Types of Fraud and Parties Involved

  • External Fraud: Committed by individuals outside of an organization (e.g., vendors, suppliers, customers, hackers).

  • Second-party Fraud: Involves individuals or entities collaborating with someone else to commit fraud.

Business Email Compromise

  • Definition: Sending a fake email impersonating an executive to trick staff into making urgent payments.

Types of Fraud Risk

  1. Financial

  2. Reputational

  3. Operational

  4. Regulatory

  5. Cybersecurity

Affected Areas of Operations

  • Fraud impacts three primary areas: Financial, reputational, and operational.

Managing Data Privacy

  • Organizations have a duty of care to protect data privacy by preventing unauthorized data access through strong access controls.

  • Legal obligation to store data securely governed under Regulation E.

Anti-Fraud Measures and Regulations

  • OLAF's Role: Independently investigates fraud, corruption, and other illegal activities.

  • UK Fraud Act: Establishes statutory definitions of three main fraud offenses.

  • Anti-fraud regulations shaped by local laws, cultural norms, and economic conditions.

Fraud Risk Management Framework

  • Purpose: Guide organizations in managing fraud risks effectively.

  • Includes reviews of internal fraud threats and promotion of whistleblower programs.

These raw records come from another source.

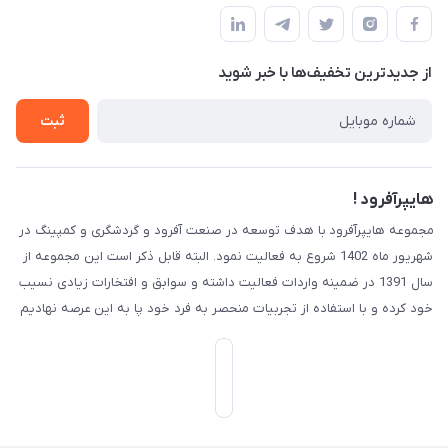
قوانین و مقررات
لیست محصولات
حریم خصوصی
درباره ما
از جدید‌ترین تخفیف‌ها با‌ خبر شوید
راهنما
تماس با ما
ثبت
هایپرآفرود !
مجموعه هایپرآفرود با هدف توسعه در صنعت آفرود و گردشگری و کمپینگ در
شهریور ماه 1402 شروع به فعالیت نمود. البته قابل ذکر است این مجموعه از
سال 1391 در ضمینه واردات فعالیت داشته و سوابق و افتخارات زیادی نسیب
خود کرده و با استفاده از تجربیات منحصر به فرد خود پا به این عرصه نهادیم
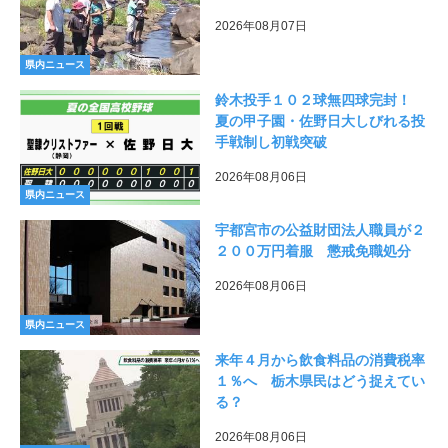
2026年08月07日
県内ニュース
鈴木投手１０２球無四球完封！
夏の甲子園・佐野日大しびれる投
手戦制し初戦突破
2026年08月06日
県内ニュース
宇都宮市の公益財団法人職員が２
２００万円着服 懲戒免職処分
2026年08月06日
県内ニュース
来年４月から飲食料品の消費税率
１％へ 栃木県民はどう捉えてい
る？
2026年08月06日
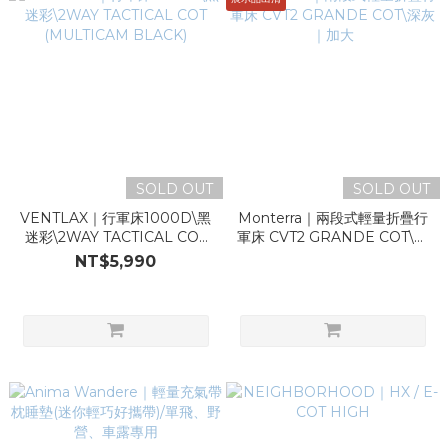
SOLD OUT
SOLD OUT
VENTLAX｜行軍床1000D\黑
Monterra｜兩段式輕量折疊行
迷彩\2WAY TACTICAL COT
軍床 CVT2 GRANDE COT\深
(MULTICAM BLACK)
灰｜加大
NT$5,990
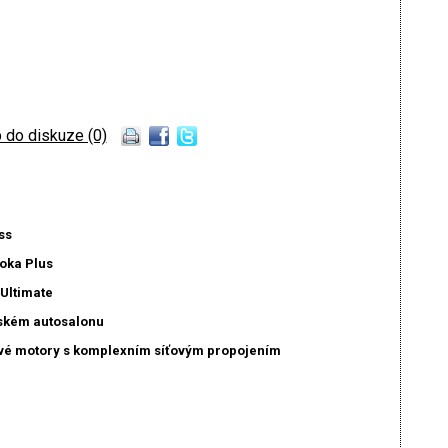
 do diskuze (0)
ss
oka Plus
Ultimate
jském autosalonu
é motory s komplexním síťovým propojením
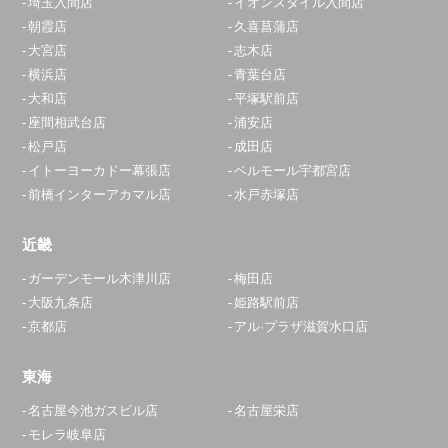
埼玉入間店
イオンスタイル入間店
朝霞店
久喜菖蒲店
大宮店
志木店
横浜店
青葉台店
大和店
平塚駅前店
座間相武台店
浦安店
松戸店
成田店
イトーヨーカドー幕張店
ベルモール宇都宮店
前橋インターアカマル店
水戸赤塚店
近畿
ガーデンモール木津川店
梅田店
大阪九条店
姫路駅前店
京都店
アル·プラザ滋賀水口店
東海
名古屋今池ガスビル店
名古屋栄店
モレラ岐阜店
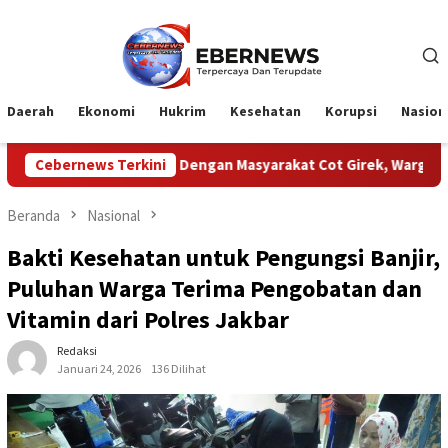
Loncat
ke
konten
Daerah
Ekonomi
Hukrim
Kesehatan
Korupsi
Nasion
lik PTPN Dengan Masyarakat Cot Girek, Warga Sampaikan Apresias
Cebernews Terkini
Beranda
Nasional
Bakti Kesehatan untuk Pengungsi Banjir,
Puluhan Warga Terima Pengobatan dan
Vitamin dari Polres Jakbar
Redaksi
Januari 24, 2026
136 Dilihat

Stakeholders in Fraud Risk Management

  • Key stakeholders: Finance, compliance, IT, operational risk, legal.

  • Types of fraud risk assessments: Enterprise-wide, product risk, customer risk.

Transactional Fraud Risks

  • Process Mapping: Detects weaknesses in controls and workflows.

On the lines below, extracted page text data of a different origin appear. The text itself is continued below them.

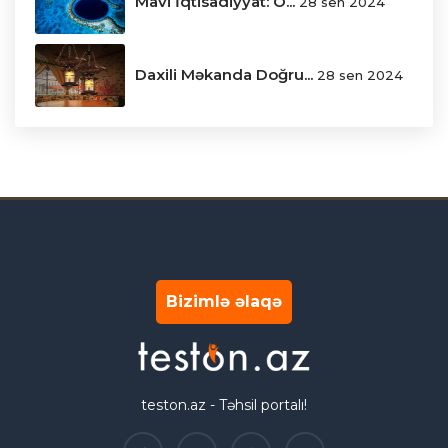
Mavi İqtisadiyyat: O...
28 sen 2024
Daxili Məkanda Doğru...
28 sen 2024
Bizimlə əlaqə
teston.az - Təhsil portalı!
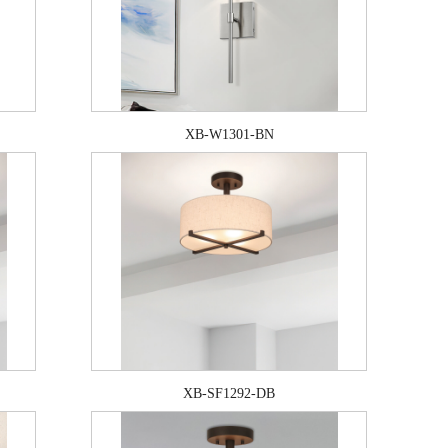
XB-W1301-BN
XB-SF1292-DB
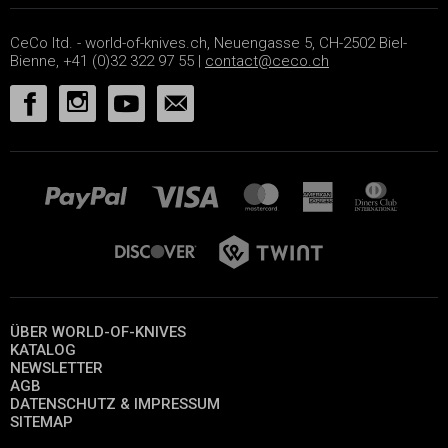
CeCo ltd. - world-of-knives.ch, Neuengasse 5, CH-2502 Biel-
Bienne, +41 (0)32 322 97 55 |
contact@ceco.ch
ÜBER WORLD-OF-KNIVES
KATALOG
NEWSLETTER
AGB
DATENSCHUTZ & IMPRESSUM
SITEMAP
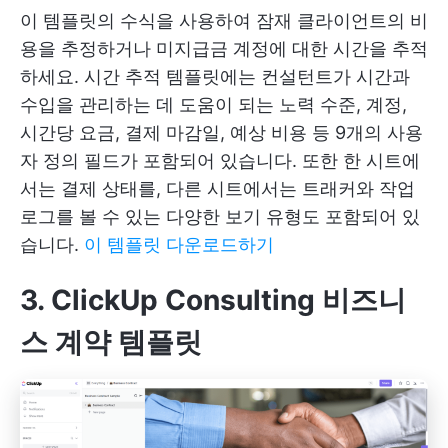
이 템플릿의 수식을 사용하여 잠재 클라이언트의 비
용을 추정하거나 미지급금 계정에 대한 시간을 추적
하세요. 시간 추적 템플릿에는 컨설턴트가 시간과
수입을 관리하는 데 도움이 되는 노력 수준, 계정,
시간당 요금, 결제 마감일, 예상 비용 등 9개의 사용
자 정의 필드가 포함되어 있습니다. 또한 한 시트에
서는 결제 상태를, 다른 시트에서는 트래커와 작업
로그를 볼 수 있는 다양한 보기 유형도 포함되어 있
습니다.
이 템플릿 다운로드하기
3. ClickUp Consulting 비즈니
스 계약 템플릿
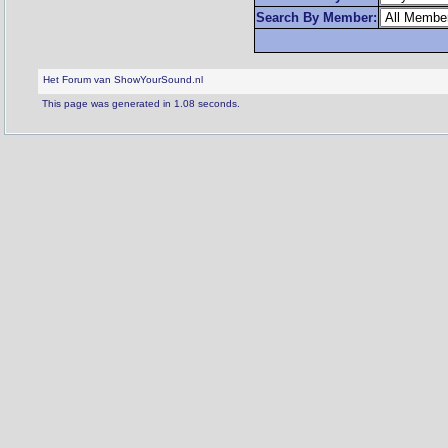
Search By Member:
Het Forum van ShowYourSound.nl
This page was generated in 1.08 seconds.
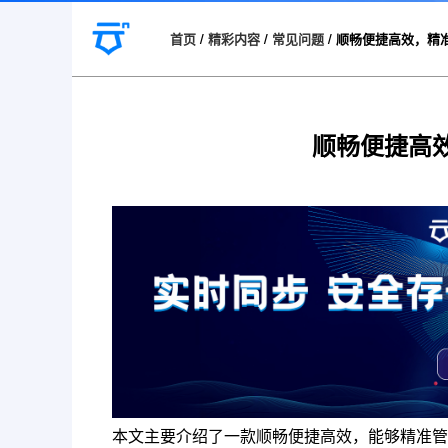
首页
/
精彩内容
/
常见问题
/
顺畅便捷高效，精
顺畅便捷高
本文主要介绍了一款顺畅便捷高效，能够精准管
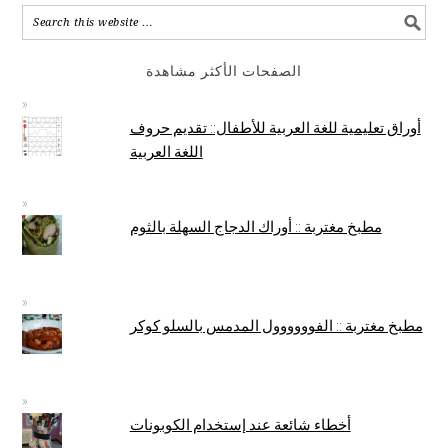
الصفحات الأكثر مشاهدة
أوراق تعليمية للغة العربية للأطفال:: تقديم حروف
اللغة العربية
مطبخ مغتربة :: أوراك الدجاج السهلة بالثوم
مطبخ مغتربة :: الفوووووول المدمس بالسلو كوكر
أخطاء شائعة عند إستخدام الكوبونات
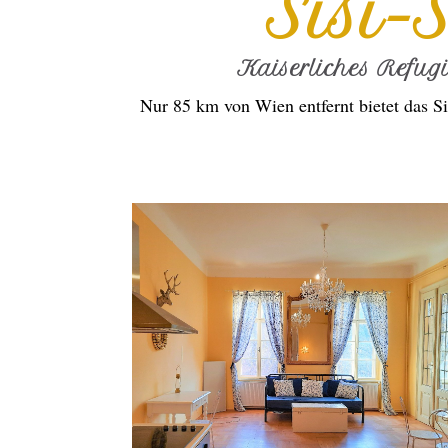
Sisi-
Kaiserliches Refug
Nur 85 km von Wien entfernt bietet das Si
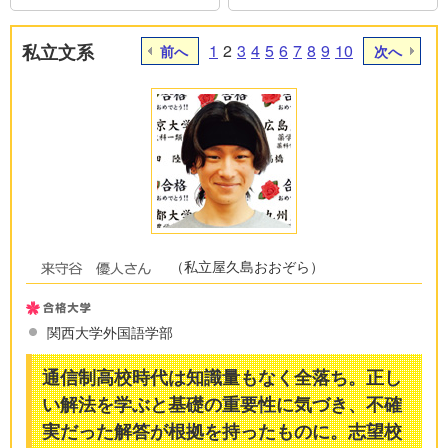
私立文系
1
2
3
4
5
6
7
8
9
10
前へ
次へ
（私立屋久島おおぞら）
関西大学外国語学部
通信制高校時代は知識量もなく全落ち。正し
い解法を学ぶと基礎の重要性に気づき、不確
実だった解答が根拠を持ったものに。志望校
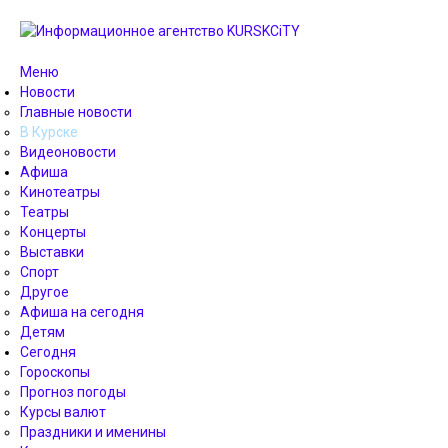
Меню
Новости
Главные новости
В Курске
Видеоновости
Афиша
Кинотеатры
Театры
Концерты
Выставки
Спорт
Другое
Афиша на сегодня
Детям
Сегодня
Гороскопы
Прогноз погоды
Курсы валют
Праздники и именины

  • Types of transactional fraud risk: Customer, jurisdiction, product, channel.

Fraud Origin Types

  • Origination Fraud Risk: Related to fraudulent activities during customer onboarding or acquisition.

  • Seasonal Fraud Risk: Occurs when organizations relax fraud security against increased transactions.

Types of Fraud

  • First-party Transaction Fraud: Includes chargeback fraud, bust-out fraud, application fraud.

  • Friendly Fraud: Involves banks as victims and often stems from misunderstanding or misuse of policies.

Preventing Internal Fraud

  • Strong internal controls, such as regular audits, are essential to prevent fraud.

Employee Training and Awareness

  • Role-specific training helps employees recognize and respond to fraud. Methods include online education and collaboration with law enforcement.

Authentication Technologies

  • Examples: Multi-factor authentication (MFA), identity verification (IDVP), and electronic critical bank status verification (eCBSV).

Evidence and Investigations

  • Sources of credible evidence include internal data, transaction records, witness statements, intelligence alerts.

Investigation Protocols

  • Closing investigations requires thorough evidence, including documentation of findings and compliance with regulations.

Documenting Fraud Incidents

  • Report Structure: Should include allegations, inquiries, findings, and rationale. Net losses detail the financial impact.

Continuous Improvement and Response Planning

  • Analysis of fraud incidents is crucial to improve strategies and reduce future risks.

  • Establishing a fraud feedback loop helps to refine security measures.